[START PROVIDED RECORDS]

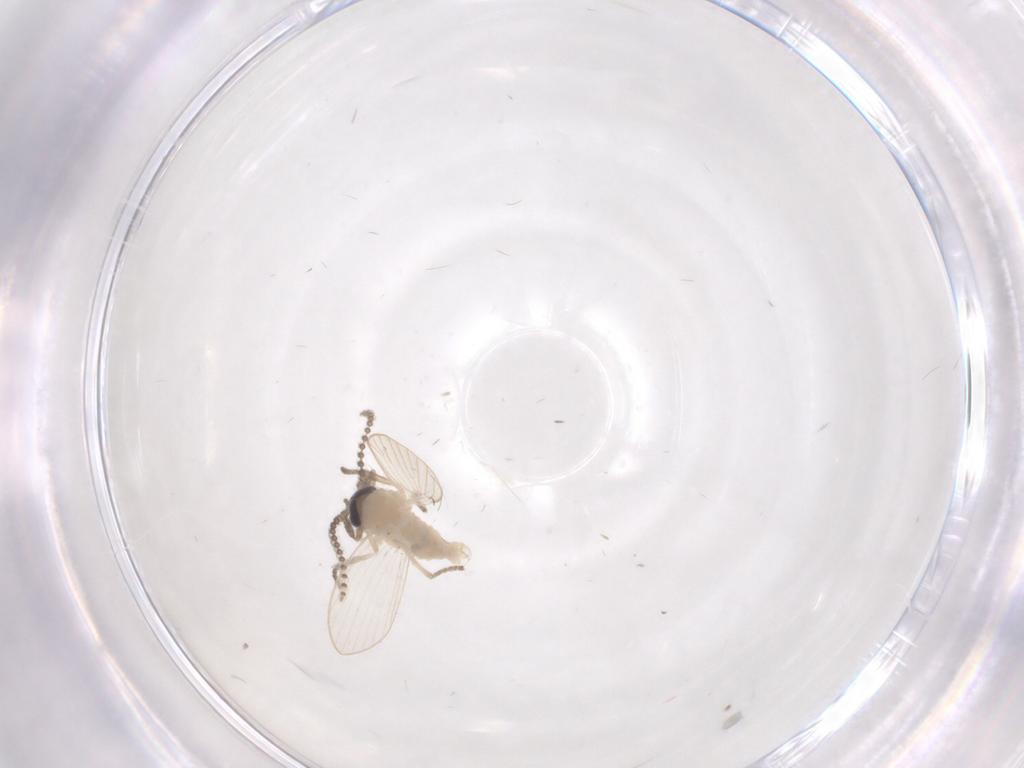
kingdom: Animalia
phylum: Arthropoda
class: Insecta
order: Diptera
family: Psychodidae
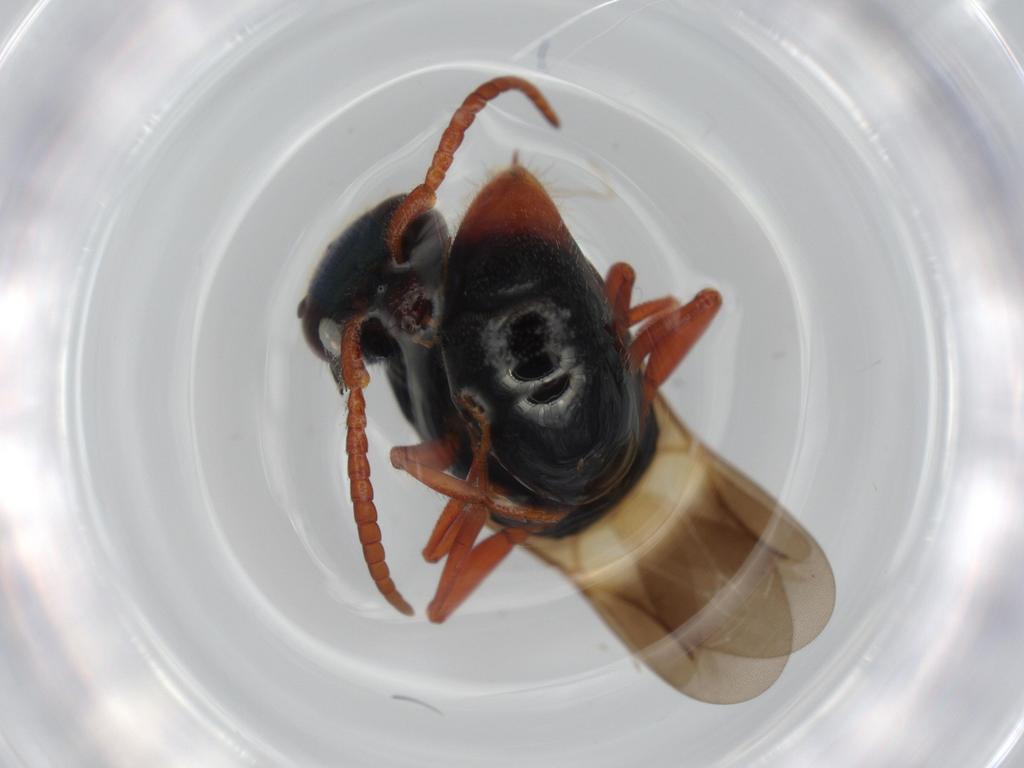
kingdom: Animalia
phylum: Arthropoda
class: Insecta
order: Hymenoptera
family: Bethylidae
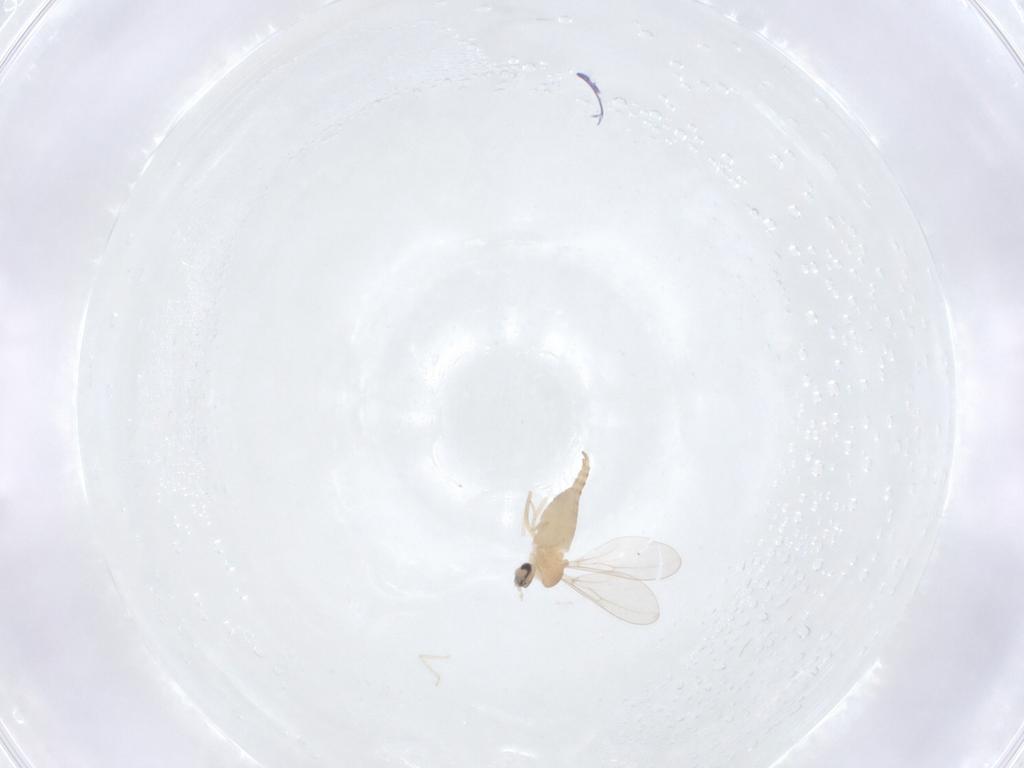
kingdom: Animalia
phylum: Arthropoda
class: Insecta
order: Diptera
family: Cecidomyiidae
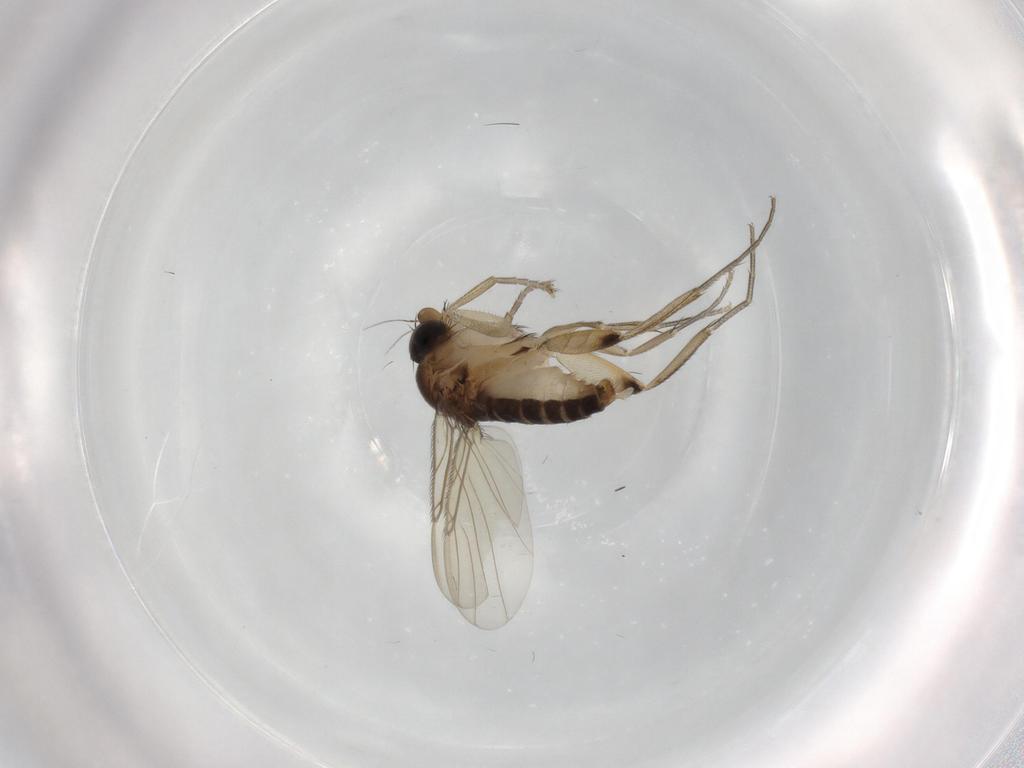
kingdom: Animalia
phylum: Arthropoda
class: Insecta
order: Diptera
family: Phoridae
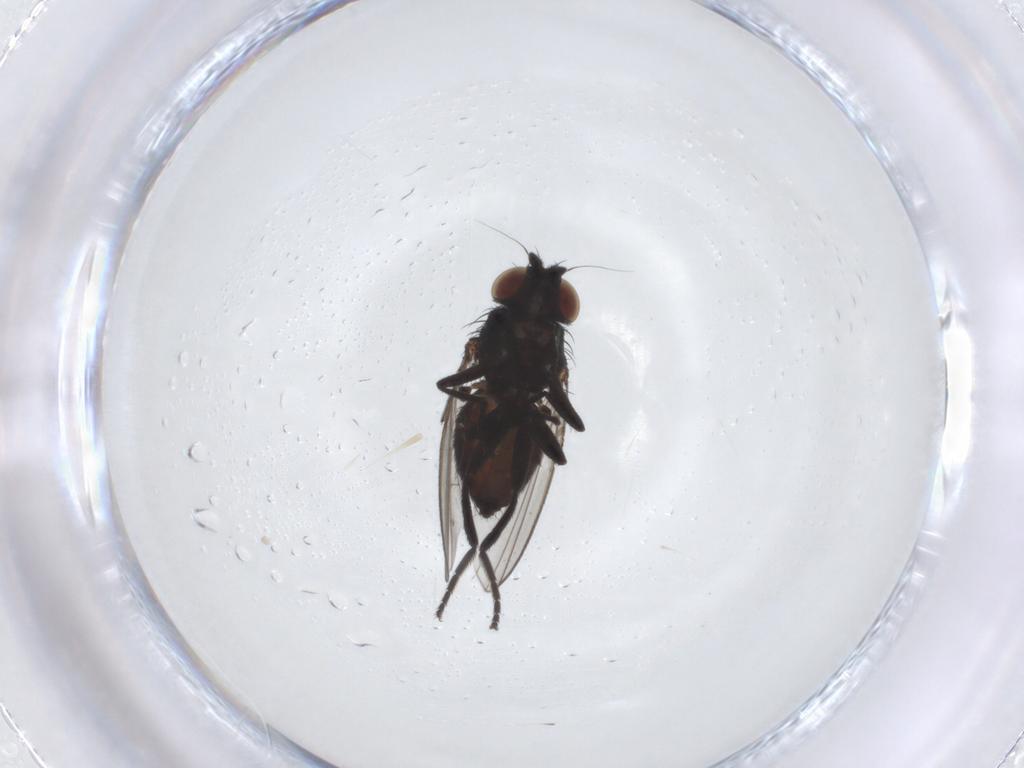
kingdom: Animalia
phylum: Arthropoda
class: Insecta
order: Diptera
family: Milichiidae
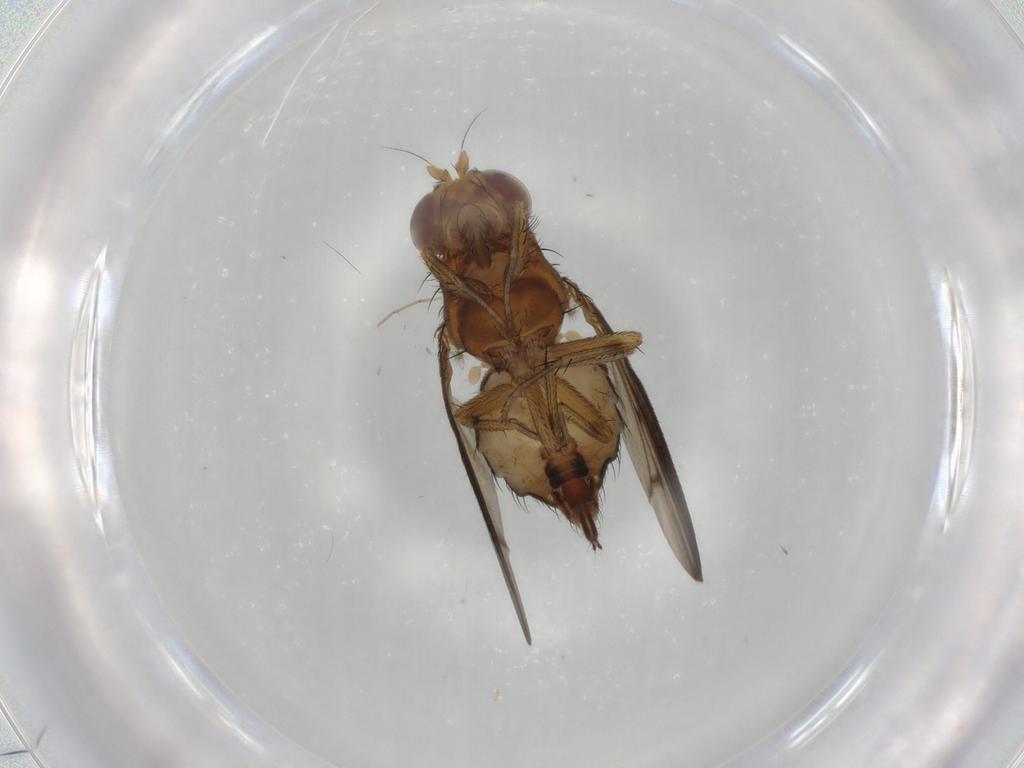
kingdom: Animalia
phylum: Arthropoda
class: Insecta
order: Diptera
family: Lauxaniidae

[END PROVIDED RECORDS]

> **INSTRUCTIONS FOR THE TASK**: Quote the lines of every entry above word for word, leaving out the pictures.

> **RESULT OF THE TASK**:
kingdom: Animalia
phylum: Arthropoda
class: Insecta
order: Diptera
family: Psychodidae
kingdom: Animalia
phylum: Arthropoda
class: Insecta
order: Hymenoptera
family: Bethylidae
kingdom: Animalia
phylum: Arthropoda
class: Insecta
order: Diptera
family: Cecidomyiidae
kingdom: Animalia
phylum: Arthropoda
class: Insecta
order: Diptera
family: Phoridae
kingdom: Animalia
phylum: Arthropoda
class: Insecta
order: Diptera
family: Milichiidae
kingdom: Animalia
phylum: Arthropoda
class: Insecta
order: Diptera
family: Lauxaniidae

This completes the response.